No need for a plugin; it is possible to achieve branchess moves on both as-is: https://www.godbolt.org/z/eojqMseqs. A plugin wouldn't be any more stable than that mess. (also, huh, __builtin_expect_with_probability actually helped there!)
I'd imagine a major problem for the basic impls is that the compiler may early on lose the info that the load can be ran in both cases, at which point doing it unconditionally would be an incorrect transformation.
I had suggested the virtual instructions to the RISC-V developers to eliminate branchy cmov assembly, as I am not happy with it either. It is surprising to realize that x86 cores are not making more use of macro-ops fusion, contrary to my expectation, but I guess it makes sense now that I think about it. Their designers have plenty of other knobs for tuning performance and the better their branch predictor becomes, the less this actually matters outside of the cases where developers go out of their way to use cmov.

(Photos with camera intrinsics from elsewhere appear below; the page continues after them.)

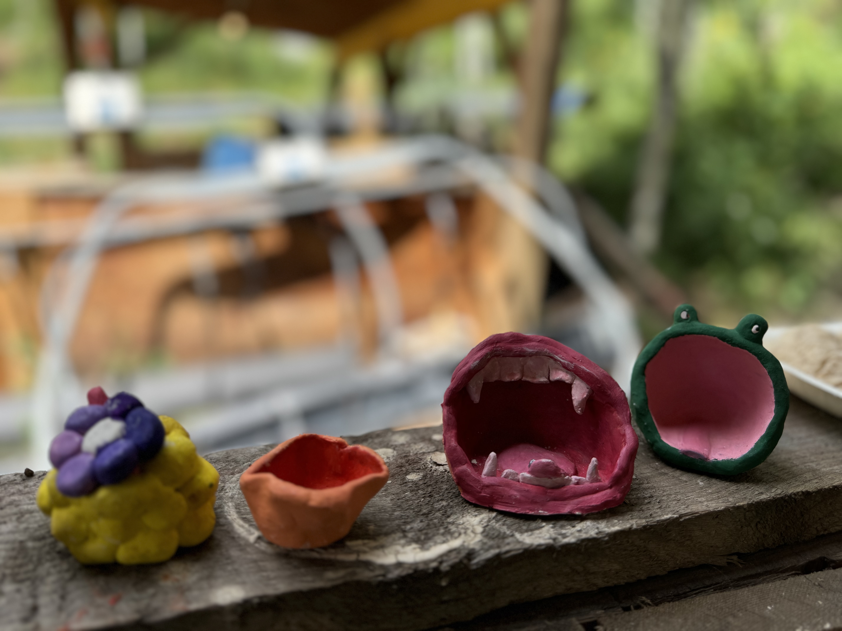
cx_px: 421
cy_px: 316
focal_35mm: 24
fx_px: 584
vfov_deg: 56.8
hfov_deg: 71.6
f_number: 1.78
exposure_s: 1/1193
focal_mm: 6.76
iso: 80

A plugin would handle cases where the implicit idiom is emitted without needing the developer to explicitly try to force this. As far as I know, most people don’t ever touch conditional moves on the CPU and the few that do (myself included), only bother with it for extremely hot code paths, which leaves some dangling fruit on the table, particularly when the compiler is emitting the implicit version by coincidence. The safety of the transformation as a last pass in the compiler backend is not an issue since the output would be no more buggy than it previously was (as both branches are already calculated). Trying to handle all cases (the non-low dangling fruit) is where you have to worry about incorrect transformations.
Ah, your gcc example does have the branchful branch that could be done branchlessly; I was thinking about my original example with a load, which can't be transformed back.